◆ Work to be completed:
Give back each record precisely, pictures excluded.

Data items:

————————

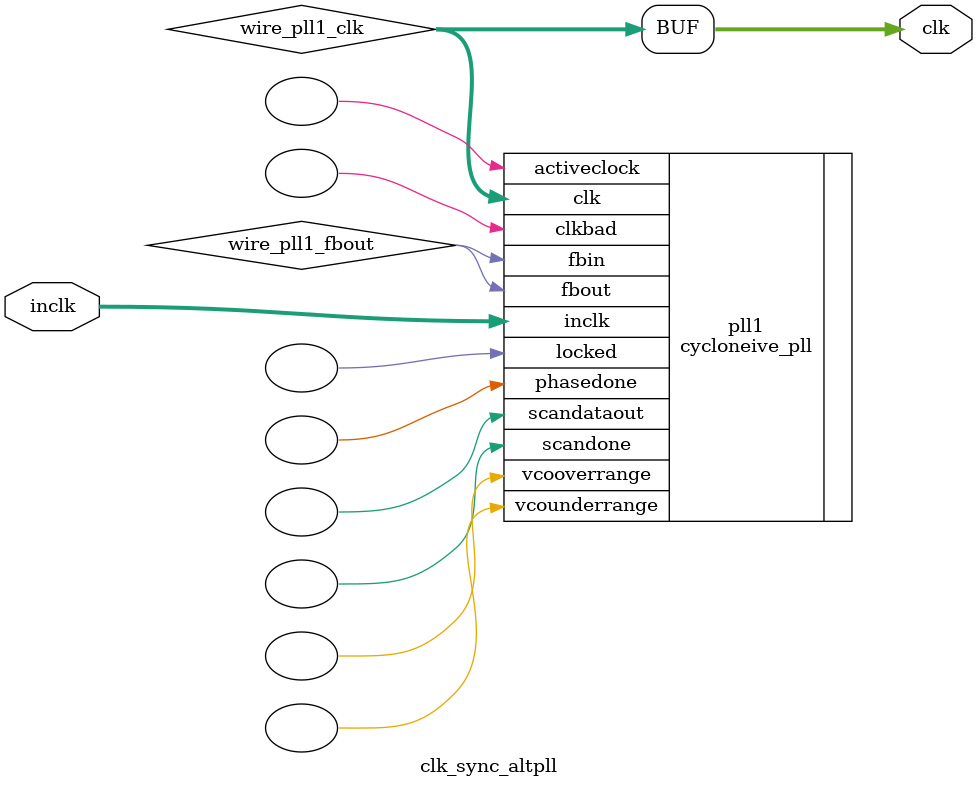
<source format=v>






//synthesis_resources = cycloneive_pll 1 
//synopsys translate_off
`timescale 1 ps / 1 ps
//synopsys translate_on
module  clk_sync_altpll
	( 
	clk,
	inclk) /* synthesis synthesis_clearbox=1 */;
	output   [4:0]  clk;
	input   [1:0]  inclk;
`ifndef ALTERA_RESERVED_QIS
// synopsys translate_off
`endif
	tri0   [1:0]  inclk;
`ifndef ALTERA_RESERVED_QIS
// synopsys translate_on
`endif

	wire  [4:0]   wire_pll1_clk;
	wire  wire_pll1_fbout;

	cycloneive_pll   pll1
	( 
	.activeclock(),
	.clk(wire_pll1_clk),
	.clkbad(),
	.fbin(wire_pll1_fbout),
	.fbout(wire_pll1_fbout),
	.inclk(inclk),
	.locked(),
	.phasedone(),
	.scandataout(),
	.scandone(),
	.vcooverrange(),
	.vcounderrange()
	`ifndef FORMAL_VERIFICATION
	// synopsys translate_off
	`endif
	,
	.areset(1'b0),
	.clkswitch(1'b0),
	.configupdate(1'b0),
	.pfdena(1'b1),
	.phasecounterselect({3{1'b0}}),
	.phasestep(1'b0),
	.phaseupdown(1'b0),
	.scanclk(1'b0),
	.scanclkena(1'b1),
	.scandata(1'b0)
	`ifndef FORMAL_VERIFICATION
	// synopsys translate_on
	`endif
	);
	defparam
		pll1.bandwidth_type = "auto",
		pll1.clk0_divide_by = 32,
		pll1.clk0_duty_cycle = 50,
		pll1.clk0_multiply_by = 1,
		pll1.clk0_phase_shift = "0",
		pll1.clk1_divide_by = 32,
		pll1.clk1_duty_cycle = 50,
		pll1.clk1_multiply_by = 1,
		pll1.clk1_phase_shift = "0",
		pll1.clk2_divide_by = 32,
		pll1.clk2_duty_cycle = 50,
		pll1.clk2_multiply_by = 1,
		pll1.clk2_phase_shift = "0",
		pll1.compensate_clock = "clk0",
		pll1.inclk0_input_frequency = 20000,
		pll1.operation_mode = "source_synchronous",
		pll1.pll_type = "auto",
		pll1.lpm_type = "cycloneive_pll";
	assign
		clk = {wire_pll1_clk[4:0]};
endmodule //clk_sync_altpll
//VALID FILE

</source>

————————

◆ Response below:
<source format=v>






//synthesis_resources = cycloneive_pll 1 
//synopsys translate_off
`timescale 1 ps / 1 ps
//synopsys translate_on
module  clk_sync_altpll
	( 
	clk,
	inclk) /* synthesis synthesis_clearbox=1 */;
	output   [4:0]  clk;
	input   [1:0]  inclk;
`ifndef ALTERA_RESERVED_QIS
// synopsys translate_off
`endif
	tri0   [1:0]  inclk;
`ifndef ALTERA_RESERVED_QIS
// synopsys translate_on
`endif

	wire  [4:0]   wire_pll1_clk;
	wire  wire_pll1_fbout;

	cycloneive_pll   pll1
	( 
	.activeclock(),
	.clk(wire_pll1_clk),
	.clkbad(),
	.fbin(wire_pll1_fbout),
	.fbout(wire_pll1_fbout),
	.inclk(inclk),
	.locked(),
	.phasedone(),
	.scandataout(),
	.scandone(),
	.vcooverrange(),
	.vcounderrange()
	`ifndef FORMAL_VERIFICATION
	// synopsys translate_off
	`endif
	,
	.areset(1'b0),
	.clkswitch(1'b0),
	.configupdate(1'b0),
	.pfdena(1'b1),
	.phasecounterselect({3{1'b0}}),
	.phasestep(1'b0),
	.phaseupdown(1'b0),
	.scanclk(1'b0),
	.scanclkena(1'b1),
	.scandata(1'b0)
	`ifndef FORMAL_VERIFICATION
	// synopsys translate_on
	`endif
	);
	defparam
		pll1.bandwidth_type = "auto",
		pll1.clk0_divide_by = 32,
		pll1.clk0_duty_cycle = 50,
		pll1.clk0_multiply_by = 1,
		pll1.clk0_phase_shift = "0",
		pll1.clk1_divide_by = 32,
		pll1.clk1_duty_cycle = 50,
		pll1.clk1_multiply_by = 1,
		pll1.clk1_phase_shift = "0",
		pll1.clk2_divide_by = 32,
		pll1.clk2_duty_cycle = 50,
		pll1.clk2_multiply_by = 1,
		pll1.clk2_phase_shift = "0",
		pll1.compensate_clock = "clk0",
		pll1.inclk0_input_frequency = 20000,
		pll1.operation_mode = "source_synchronous",
		pll1.pll_type = "auto",
		pll1.lpm_type = "cycloneive_pll";
	assign
		clk = {wire_pll1_clk[4:0]};
endmodule //clk_sync_altpll
//VALID FILE

</source>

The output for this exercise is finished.